En la mente del presidente de la Comisión, una disputa fronteriza entre Eslovenia y Croacia, que Bruselas quiere resolver antes de dar luz verde a nuevas ampliaciones. Pero no es la única piedra en el camino. Por ejemplo, España –lo mismo que Chipre, Grecia, Rumanía y Eslovaquia- sigue sin reconocer a Kosovo y ha transmitido por escrito que este territorio no es parte de este proceso de ampliación.
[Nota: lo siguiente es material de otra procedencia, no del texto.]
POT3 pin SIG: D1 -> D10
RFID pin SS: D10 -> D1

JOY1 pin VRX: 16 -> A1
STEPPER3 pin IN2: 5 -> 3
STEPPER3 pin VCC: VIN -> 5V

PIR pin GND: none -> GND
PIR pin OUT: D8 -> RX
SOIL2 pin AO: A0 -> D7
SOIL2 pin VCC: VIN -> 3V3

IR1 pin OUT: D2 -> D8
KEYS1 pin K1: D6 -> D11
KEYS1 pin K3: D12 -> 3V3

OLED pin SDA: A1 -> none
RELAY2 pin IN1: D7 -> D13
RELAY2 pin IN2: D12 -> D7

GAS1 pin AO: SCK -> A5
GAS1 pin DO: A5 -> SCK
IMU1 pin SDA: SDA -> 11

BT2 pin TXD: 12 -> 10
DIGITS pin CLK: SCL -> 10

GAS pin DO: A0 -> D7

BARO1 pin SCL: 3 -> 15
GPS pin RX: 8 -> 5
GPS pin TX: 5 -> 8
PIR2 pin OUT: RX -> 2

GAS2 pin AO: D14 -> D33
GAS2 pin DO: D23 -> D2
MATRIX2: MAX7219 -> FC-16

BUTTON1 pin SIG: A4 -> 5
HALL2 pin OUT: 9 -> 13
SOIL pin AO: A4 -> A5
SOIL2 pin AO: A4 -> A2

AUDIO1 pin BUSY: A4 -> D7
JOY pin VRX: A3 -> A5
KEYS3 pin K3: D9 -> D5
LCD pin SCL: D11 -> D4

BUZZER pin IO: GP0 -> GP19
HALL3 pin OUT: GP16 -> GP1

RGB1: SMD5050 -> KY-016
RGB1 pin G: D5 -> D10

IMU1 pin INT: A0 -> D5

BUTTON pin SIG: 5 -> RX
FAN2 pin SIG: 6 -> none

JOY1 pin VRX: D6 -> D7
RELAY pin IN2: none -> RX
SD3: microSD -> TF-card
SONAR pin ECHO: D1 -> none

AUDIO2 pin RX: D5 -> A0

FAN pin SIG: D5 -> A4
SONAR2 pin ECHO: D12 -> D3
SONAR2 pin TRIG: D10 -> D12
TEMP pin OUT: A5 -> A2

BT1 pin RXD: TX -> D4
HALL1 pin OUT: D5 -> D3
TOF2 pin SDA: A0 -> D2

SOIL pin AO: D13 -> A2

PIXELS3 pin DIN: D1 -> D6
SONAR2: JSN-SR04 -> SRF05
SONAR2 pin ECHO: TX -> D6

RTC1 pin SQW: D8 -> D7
Serbia y Kosovo no han normalizado del todo sus relaciones, aunque Mogherini dice ser optimista, y Macedonia y Grecia mantienen abierta su disputa por el nombre del primero.

“La adhesión a la UE es mucho más que un proceso técnico. Es una elección generacional, basada en valores fundamentales que cada país debe abrazar más activamente”, recuerda el documento. “Los países de los Balcanes occidentales tienen una ventana de oportunidad histórica para blindar su futuro y unirlo firme e inequívocamente a la Unión Europea” pero “tendrán que actuar con determinación”, avisa la Comisión que pone el foco en la lucha contra la corrupción, el crimen organizado, la independencia del poder judicial, los derechos fundamentales y el refuerzo del Estado de derecho.

Seis iniciativas

Aunque todo el peso del proceso recae en los propios países de los Balcanes occidentales, Bruselas ha aprovechado la presentación para recordar la importancia geopolítica de la región. “Es una región todavía frágil, todos los días vemos tensiones que podrían explotar en cualquier momento”, ha recordado el comisario de ampliación, Johannes Hahn. De ahí que el nuevo plan prevea acciones en seis sectores específicos de interés común: el Estado de derecho, la seguridad y la inmigración, el desarrollo socioeconómico, la conectividad del transporte y la energía, la agenda digital y la reconciliación y las relaciones de buena vecindad.

La intención de Bruselas es apoyar la puesta en marcha de una batería de medidas entre el 2018 y el 2020 con cargo a los fondos de preadhesión. Solo este año está previsto el desembolso de 1.000 millones de euros. A este apoyo económico se suma el aval político de Juncker, quien a finales de este mes de febrero realizará una gira por la región. También los líderes de la UE tienen previsto celebrar una cumbre sobre los Balcanes occidentales en Sofia en el mes de mayo.